- _PROBLEMA DA RISOLVERE_
Formatta come tabella Markdown le righe delle voci, partendo da quella che contiene "At which category" e proseguendo fino a quella che contiene "Which label corresponds", entrambe incluse, e tralascia le righe vuote. Usa due colonne: "Numero" per il numero progressivo della riga e "Riga" per il suo testo.

- _DATI DISPONIBILI_

┌──

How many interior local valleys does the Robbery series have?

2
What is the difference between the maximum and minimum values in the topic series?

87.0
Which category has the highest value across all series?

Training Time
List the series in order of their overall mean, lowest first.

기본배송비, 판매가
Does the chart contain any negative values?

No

└──
┌──

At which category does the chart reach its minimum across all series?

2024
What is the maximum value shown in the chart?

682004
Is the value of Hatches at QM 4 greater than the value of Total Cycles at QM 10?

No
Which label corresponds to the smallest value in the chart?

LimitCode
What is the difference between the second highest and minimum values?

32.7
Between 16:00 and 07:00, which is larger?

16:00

└──

- _RISPOSTA AL COMPITO_
| Numero | Riga |
|---|---|
| 1 | At which category does the chart reach its minimum across all series? |
| 2 | 2024 |
| 3 | What is the maximum value shown in the chart? |
| 4 | 682004 |
| 5 | Is the value of Hatches at QM 4 greater than the value of Total Cycles at QM 10? |
| 6 | No |
| 7 | Which label corresponds to the smallest value in the chart? |